[[ Extract, beginning ]]

David Green

David Green (Books) is the imprint under which I published booklets of my own poems. The original allocation of ISBN numbers is used up now, though. The 'Collected Poems' are now available as a pdf. The website is now what it has become, often more about music than books and not so often about poems. It will be about whatever suggests itself.

Sunday, 27 March 2016

Oh, Babe, What Would You Say

Mr. Giles Coren - yes, him again - celebrated the Shakespeare anniversary with a characteristic piece of his own, in his own imitable way, in The Times yesterday, bemoaning the number of ways the anniversary is being marked. He offered twenty examples of such but some of them were made up by him, like satire. It was supposed to be difficult for us to tell which were real and which were jokes but it wasn't difficult for me because, for instance, one of the items was a new book recently published and my copy of it arrived the same morning.
It must be difficult for him to think of a new thing to write about each week, and his much classier sister also  struggles in today's Observer, but, notwithstanding some memorable pieces (the restaurant review in which he said the mayonnaise tasted like it came out of a bottle but the cole slaw tasted like it had come out of a baby), Giles will need to do better than reverting to heavy-handed diatribes in future.

[[ Extract, end ]]
[[ Information shown, beginning ]]

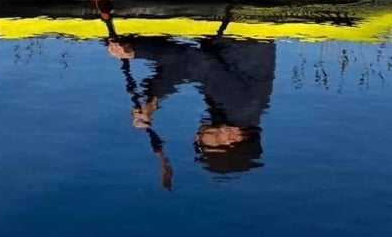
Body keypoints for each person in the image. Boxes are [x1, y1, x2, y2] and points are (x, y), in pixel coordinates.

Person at [106, 33, 275, 176]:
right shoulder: (241, 109)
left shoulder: (239, 111)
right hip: (234, 27)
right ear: (230, 139)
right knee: (117, 40)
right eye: (203, 146)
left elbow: (186, 66)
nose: (196, 138)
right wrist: (136, 50)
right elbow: (192, 61)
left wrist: (152, 100)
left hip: (228, 34)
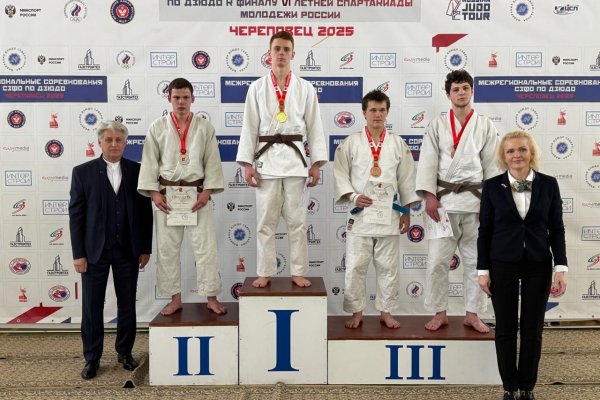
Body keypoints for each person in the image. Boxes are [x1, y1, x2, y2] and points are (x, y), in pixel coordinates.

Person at [477, 130, 567, 400]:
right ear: (503, 157)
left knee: (532, 329)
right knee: (505, 329)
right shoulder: (492, 186)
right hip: (502, 263)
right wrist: (483, 271)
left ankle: (527, 387)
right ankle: (509, 387)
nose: (516, 155)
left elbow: (557, 228)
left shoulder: (549, 184)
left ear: (532, 153)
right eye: (510, 151)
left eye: (522, 150)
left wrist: (561, 268)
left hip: (538, 264)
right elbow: (485, 231)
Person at [236, 31, 327, 288]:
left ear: (293, 54)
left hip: (296, 162)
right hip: (266, 162)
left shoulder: (305, 88)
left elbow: (315, 127)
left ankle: (298, 271)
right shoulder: (257, 88)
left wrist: (316, 163)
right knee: (266, 221)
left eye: (286, 49)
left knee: (298, 222)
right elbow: (249, 127)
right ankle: (265, 271)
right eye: (277, 48)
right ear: (269, 53)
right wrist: (247, 164)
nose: (281, 53)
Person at [415, 69, 500, 333]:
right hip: (444, 203)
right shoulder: (437, 125)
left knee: (477, 262)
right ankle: (440, 312)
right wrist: (429, 196)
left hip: (475, 202)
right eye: (456, 89)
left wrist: (491, 203)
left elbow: (492, 166)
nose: (461, 93)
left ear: (472, 91)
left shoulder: (485, 125)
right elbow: (428, 162)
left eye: (465, 88)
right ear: (448, 94)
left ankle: (472, 313)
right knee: (437, 261)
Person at [69, 121, 153, 379]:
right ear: (99, 142)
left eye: (119, 140)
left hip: (128, 250)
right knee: (92, 306)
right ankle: (92, 358)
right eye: (109, 139)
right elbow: (76, 216)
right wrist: (78, 254)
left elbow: (145, 213)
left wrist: (145, 248)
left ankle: (125, 352)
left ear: (125, 143)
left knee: (127, 304)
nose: (114, 144)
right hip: (94, 252)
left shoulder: (138, 171)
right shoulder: (82, 172)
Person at [138, 77, 226, 316]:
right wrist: (154, 193)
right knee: (167, 250)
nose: (181, 102)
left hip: (197, 196)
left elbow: (212, 162)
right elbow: (149, 162)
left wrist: (207, 192)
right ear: (169, 98)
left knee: (206, 248)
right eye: (176, 97)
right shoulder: (157, 127)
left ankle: (211, 297)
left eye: (185, 97)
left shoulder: (205, 127)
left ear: (192, 98)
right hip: (167, 198)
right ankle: (175, 298)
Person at [333, 90, 419, 329]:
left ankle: (386, 312)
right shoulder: (350, 143)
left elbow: (407, 180)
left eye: (382, 110)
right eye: (373, 110)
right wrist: (353, 196)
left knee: (388, 267)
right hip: (360, 215)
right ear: (364, 112)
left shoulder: (398, 144)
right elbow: (340, 174)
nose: (378, 115)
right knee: (355, 267)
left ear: (387, 112)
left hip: (388, 215)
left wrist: (406, 212)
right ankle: (357, 312)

[[ Information shown, end ]]

* _Task statement_:
Answer these questions from the blog post:
1. In what format are the 'Collected Poems' now available?
2. In which newspaper did Giles Coren's anniversary piece appear?
3. How many examples did his piece offer?
Rely on the blog post alone.

* _Written response_:
1. As a pdf.
2. The Times.
3. Twenty.